Boaz: A Leader Among Leaders

Posted by Richard S. Lytle, Ph.D. in Blogs

Boaz was a leader among leaders – a business man who was a steward of society, using the resources within his power to provide justice for the people. As he entered the fields each morning he greeted his workers with “The Lord be with you.” They replied, “The Lord Bless You.” (Ruth 2:4)

One day he noticed someone among his people – a stranger in need. He asked his manager about her. Her story compelled Boaz to provide safe opportunity for her to glean the fields for herself and her mother-in-law Naomi. Overwhelmed by his kindness she said, “You have put me at ease by speaking kindly to me even though I do not have the standing of one of your servants.” (Ruth 2:13)

His kindness resulted in his acquisition of the family estate and her provision for a lifetime. Through his eventual marriage to Ruth, Boaz became the father of Obed, the father of Jesse, the father of David. (Ruth 2:16)

In similar fashion, our Chick-fil-A friends, through continually nourishing a faith-driven culture of care for others, find themselves in the news with more than one million followers. Please enjoy the story below AND may YOU be encouraged to:

  1. Notice those in need among you
  2. Learn their story
  3. Provide for them
  4. Speak kindly and say, “The Lord bless you.”
I took Stella to Chick-fil-A today. It's our normal daddy/daughter spot. It's clean, so good, and the playground has a tractor beam on her the moment she sees it. When we finished eating and she'd worked up her dessert appetite playing with the other kids, we went back to trade in her toy for ice cream. She wanted to sit at a table to eat the cone (something we usually do in the truck), and I'm so glad she did. We took a booth right next to the spot where you wait for your drink to be "refreshed," and we had a front row seat to this beautiful scene: a homeless traveler had walked in and asked if they had any extra food. Mud was wet and caked on his well-traveled shoes. His hair was matted, and his beard wasn't a statement as much as it was a necessity and a sign that he doesn't get to shave as often as most of us do. People near him kept their distance, but that didn't stop him from being kind. He spoke to people who reluctantly spoke back, and he smiled while he waited on a manager. All I could pick up on of the conversation was the manager saying that he'd love to give him a full, warm meal--not just scraps or extras--, and the only thing he required was that the man let him pray with him.

After the homeless man agreed, there was no waiting for things to die down, there was no scooting anyone to the side. As busy as they were, the manager stopped then and there, laid his hand on the man, and proceeded to pray. I heard love in that prayer. The homeless man wasn't some untouchable stain on business. He was the reason that store opened its doors this morning (or any morning). I asked Stella to watch and she stared.
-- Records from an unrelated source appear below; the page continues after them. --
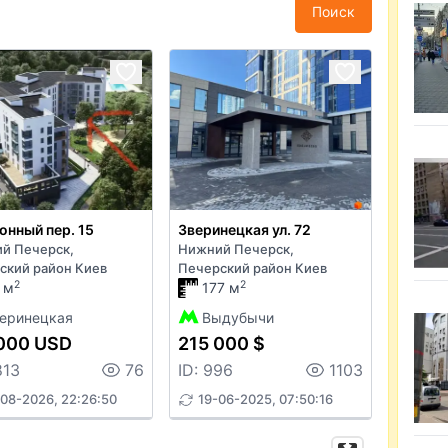
Поиск
онный пер. 15
Зверинецкая ул. 72
й Печерск,
Нижний Печерск,
ский район Киев
Печерский район Киев
2
2
 м
177 м
еринецкая
Выдубычи
000 USD
215 000 $
813
76
ID: 996
1103
08-2026, 22:26:50
19-06-2025, 07:50:16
She asked what was happening and when I told her, she bowed her head, too.

I realized then and there that Chick-fil-A doesn't simply do business for profits, they truly use business to minister. In a time when companies are trying to win in the market by neutralizing any possibility of offense, CFA is thriving because they unwaveringly cling to their principles and purpose. I love teaching my daughter life lessons, and I also love being there to watch other Christians teach her life lessons. Thank you, Chick-fil-A, for taking care of the latter today.